Jared has cooked for numerous Celebrities- including Tom Cruise, Nicole Kidman, Sam Neill, Joan Rivers (private dinner party, Knightsbridge London). When the legendery Rick Stein is in town , he´s a bit of a regular at Danks Street along with Hugo Weaving, Lisa Forest, Annita Keating, Merrick (radio host for Nova 96.9), along with numerous politicians such as Alexander Downer and Frank Sartor.
Jared´s latest book out - The Danks Street Depot cookbook released in March 2006.
Jared and his team have worked hard to build a reputation for having a good respect for seasonal produce and ´honest flavour packed food´(SMH good food 2006)
Dank Street Depot has numerous and consistently good reviews and articles including a mention in Vogue Living, as being a must see destination when visiting NSW.

Dominique Rizzo
Dominique Rizzo has 13 years experience as a chef, and has a passion for good food and quality ingredients.
"I can remember being about three and making my mum cups of coffee by using the hot water tap in the bath because I couldn't reach the one in the kitchen", she says. "I love everything about food - the flavours, the tastes, the textures, and how to put it together, the passion of creating dishes and the rawness of it".
Her passion for creative food is fuelled by her Sicilian heritage and a deep desire to develop innovative cuisine using quality safe, clean, fresh organic produce.

Jeff Campbell
How does a Rock Star wannabe, skateboarding lad from Sydney, become a hot, young Chef? Well these things can start with humble beginnings, like packet cake mix and an inspiring Aunt. For Jeff Campbell it was those things and a long journey via Japan and Europe, before returning home to Sydney to really make his mark.
Jeff Campbell´s honest and passionate enthusiasm for food can be attributed to many things during his 17 years of cooking. But it is his time with Jamie Oliver and Ben O´Donoghue at Monte´s in London that really stands out of him. Jeff was lucky enough to work with a team that was inspired daily with new ideas and attitudes, as well as assisting Jamie on two of his "Naked Chef" books.
Jeff recently setup his business Jetfood, which specializes in restaurant consulting, corporate catering, private dinner parties & cooking classes. He is also currently appearing in the LG Ready Steady Cook Roadshow, throughout NSW, and loves the opportunity to teach people how to cook easy & delicious food, on a budget and with style.
Jeff was a guest judge on Lifestyle Channel´s "Great BBQ Challenge", has had regular appearances on Channel Nine´s "Fresh", all while starting up his own consulting & catering business, "Jet Food". Jeff wants to make his own mark on the Australian food scene through education, enthusiasm and fun. With plans for a book, TV show, and to assist "Suicide Prevention Australia", this will be one busy boy, but that´s just the way he likes it.

Peter Everett
Peter Everett comes to Ready Steady Cook with a passion for food and a passion for life. Although he counts cooking as a major hobby (he makes a great Thai salad) Peter is not a chef. He therefore "de-jargons the chef-speak", asks lots of questions, and generally acts as a link between the audience and the professional chefs, making the show both extremely entertaining and educational.
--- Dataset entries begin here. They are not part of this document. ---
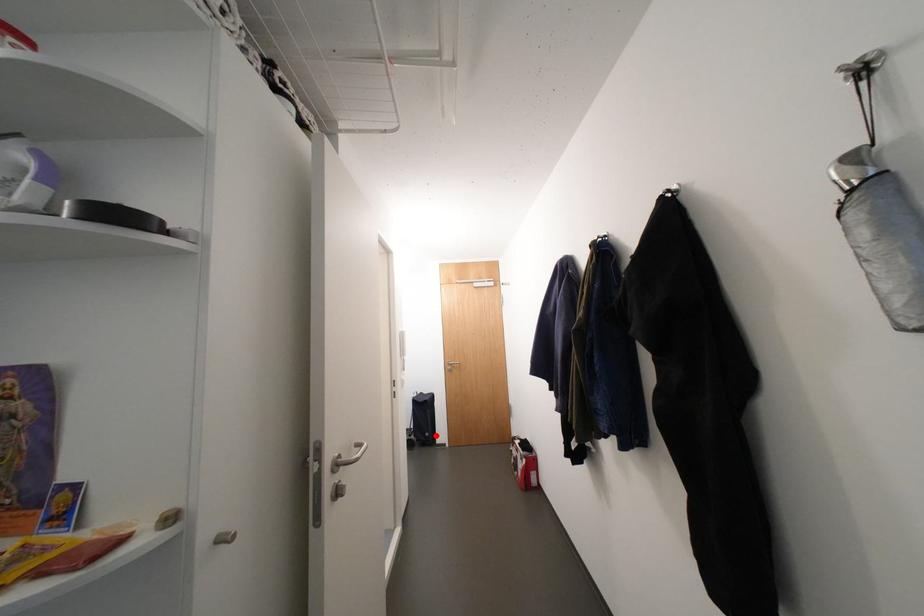
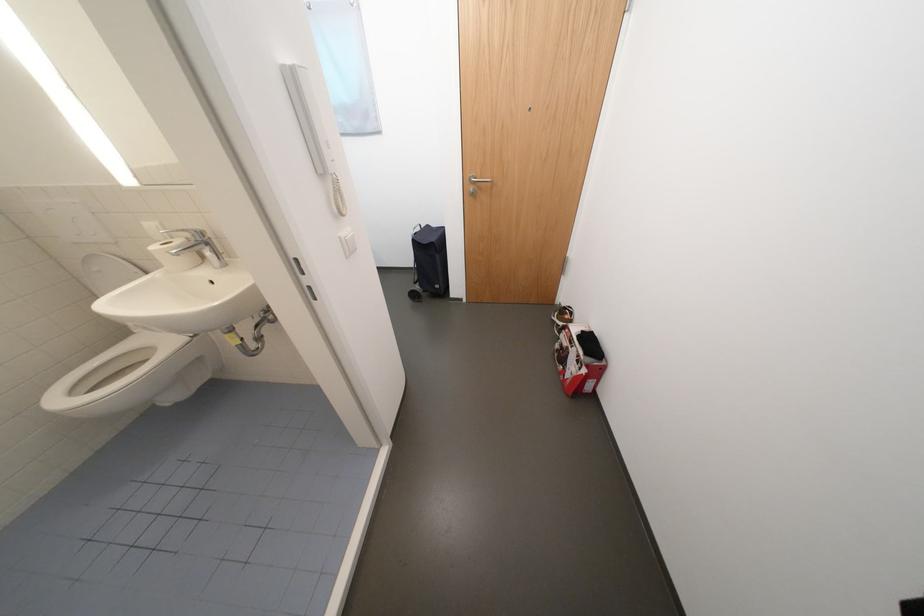
In the second image, find the point that corresponds to the highlighted location in the first image.

(445, 286)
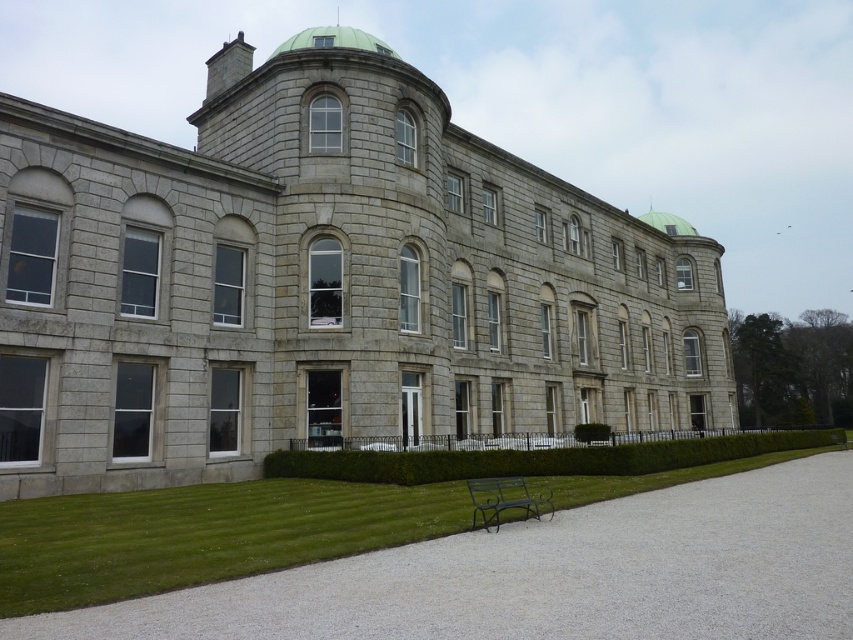
You are planning to place a picnic blanket on the green grass at lower left and the green leafy hedge at center. Which area would allow you to spread the blanket more comfortably?

The green leafy hedge at center has a larger size compared to the green grass at lower left, so spreading the picnic blanket would be more comfortable there.

You are a gardener who needs to mow the lawn. You see the green grass at lower left and the green leafy hedge at center. Which area requires mowing first based on their current heights?

The green grass at lower left needs to be mowed first because it is shorter than the green leafy hedge at center, indicating it may need maintenance to maintain evenness.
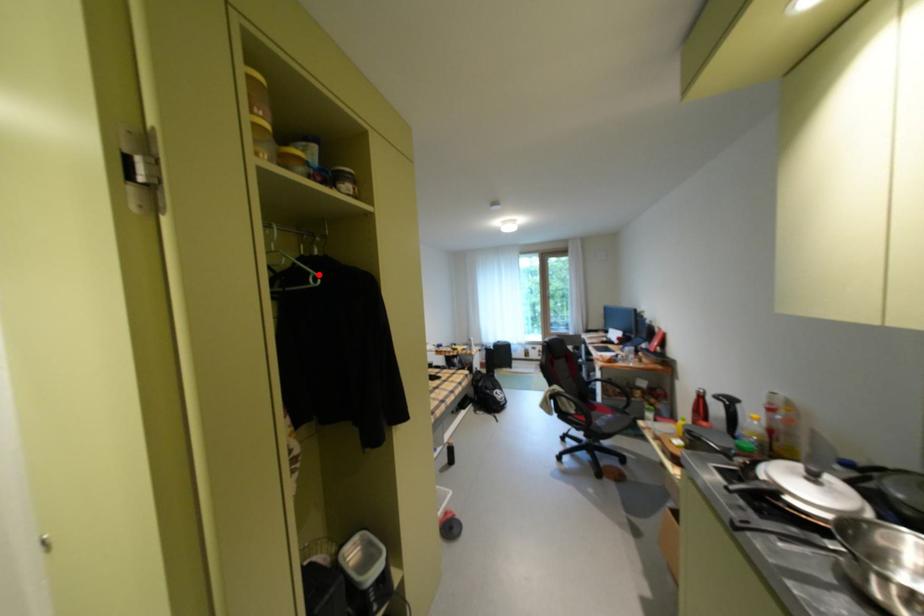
Peter is well known as the interior designer who, after being told by Princess Diana's clairvoyant in London in 1996 that he would end up on TV, found himself on that very medium on home renovation programs including Changing Rooms, Renovation Rescue and Amazing Homes.
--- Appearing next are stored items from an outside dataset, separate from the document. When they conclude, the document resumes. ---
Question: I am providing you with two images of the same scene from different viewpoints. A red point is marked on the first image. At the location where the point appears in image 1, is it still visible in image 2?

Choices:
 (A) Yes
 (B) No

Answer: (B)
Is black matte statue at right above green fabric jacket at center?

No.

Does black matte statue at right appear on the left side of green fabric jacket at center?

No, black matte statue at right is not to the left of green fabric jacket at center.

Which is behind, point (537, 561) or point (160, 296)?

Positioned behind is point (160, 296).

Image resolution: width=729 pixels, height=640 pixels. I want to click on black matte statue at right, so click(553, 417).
But there's much more to Peter than renovating. Peter grew up "an outback kid" in Charleville, central Queensland. A natural entertainer, he moved to Brisbane as a teen and joined a singing group. He spent years travelling and living in the U.S. and Hong Kong before settling in Sydney to run the Queen Street Brasserie.
Apart from cooking, his hobbies include yoga, photography and horse riding.
Peter Everett loves food and he loves an audience, so filming in front of RSC's studio audience makes hosting his third series of Ready Steady Cook a dream job for this fun-loving and lovable personality.